** Begin **
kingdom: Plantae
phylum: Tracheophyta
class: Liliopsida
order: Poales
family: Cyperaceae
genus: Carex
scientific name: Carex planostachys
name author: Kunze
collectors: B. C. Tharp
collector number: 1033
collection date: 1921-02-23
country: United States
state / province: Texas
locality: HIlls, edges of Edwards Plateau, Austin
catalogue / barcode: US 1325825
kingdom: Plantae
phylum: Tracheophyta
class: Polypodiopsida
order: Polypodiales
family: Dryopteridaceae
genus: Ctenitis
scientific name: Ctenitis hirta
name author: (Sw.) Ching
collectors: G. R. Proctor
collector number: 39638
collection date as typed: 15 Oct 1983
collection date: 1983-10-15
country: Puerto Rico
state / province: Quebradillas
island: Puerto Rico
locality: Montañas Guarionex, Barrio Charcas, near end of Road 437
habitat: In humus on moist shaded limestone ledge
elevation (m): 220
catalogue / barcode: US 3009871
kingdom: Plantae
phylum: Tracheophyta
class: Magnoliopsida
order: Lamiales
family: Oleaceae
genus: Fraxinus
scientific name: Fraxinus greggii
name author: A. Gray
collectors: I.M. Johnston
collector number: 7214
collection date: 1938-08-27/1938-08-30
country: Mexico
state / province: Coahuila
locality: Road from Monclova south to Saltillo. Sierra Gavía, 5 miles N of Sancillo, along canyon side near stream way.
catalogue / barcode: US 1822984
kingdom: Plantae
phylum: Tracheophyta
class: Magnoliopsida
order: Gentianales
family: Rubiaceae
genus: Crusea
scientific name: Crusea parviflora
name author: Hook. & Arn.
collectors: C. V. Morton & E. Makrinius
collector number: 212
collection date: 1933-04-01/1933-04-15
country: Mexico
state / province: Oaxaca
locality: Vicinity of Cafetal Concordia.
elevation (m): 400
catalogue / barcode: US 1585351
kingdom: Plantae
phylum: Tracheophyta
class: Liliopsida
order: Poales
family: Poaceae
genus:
** End **
### EXERCISE REQUIREMENTS
Reproduce all of the data above line for line, keeping every field name and value unchanged.

### EXERCISE RESPONSE
kingdom: Plantae
phylum: Tracheophyta
class: Liliopsida
order: Poales
family: Cyperaceae
genus: Carex
scientific name: Carex planostachys
name author: Kunze
collectors: B. C. Tharp
collector number: 1033
collection date: 1921-02-23
country: United States
state / province: Texas
locality: HIlls, edges of Edwards Plateau, Austin
catalogue / barcode: US 1325825
kingdom: Plantae
phylum: Tracheophyta
class: Polypodiopsida
order: Polypodiales
family: Dryopteridaceae
genus: Ctenitis
scientific name: Ctenitis hirta
name author: (Sw.) Ching
collectors: G. R. Proctor
collector number: 39638
collection date as typed: 15 Oct 1983
collection date: 1983-10-15
country: Puerto Rico
state / province: Quebradillas
island: Puerto Rico
locality: Montañas Guarionex, Barrio Charcas, near end of Road 437
habitat: In humus on moist shaded limestone ledge
elevation (m): 220
catalogue / barcode: US 3009871
kingdom: Plantae
phylum: Tracheophyta
class: Magnoliopsida
order: Lamiales
family: Oleaceae
genus: Fraxinus
scientific name: Fraxinus greggii
name author: A. Gray
collectors: I.M. Johnston
collector number: 7214
collection date: 1938-08-27/1938-08-30
country: Mexico
state / province: Coahuila
locality: Road from Monclova south to Saltillo. Sierra Gavía, 5 miles N of Sancillo, along canyon side near stream way.
catalogue / barcode: US 1822984
kingdom: Plantae
phylum: Tracheophyta
class: Magnoliopsida
order: Gentianales
family: Rubiaceae
genus: Crusea
scientific name: Crusea parviflora
name author: Hook. & Arn.
collectors: C. V. Morton & E. Makrinius
collector number: 212
collection date: 1933-04-01/1933-04-15
country: Mexico
state / province: Oaxaca
locality: Vicinity of Cafetal Concordia.
elevation (m): 400
catalogue / barcode: US 1585351
kingdom: Plantae
phylum: Tracheophyta
class: Liliopsida
order: Poales
family: Poaceae
genus:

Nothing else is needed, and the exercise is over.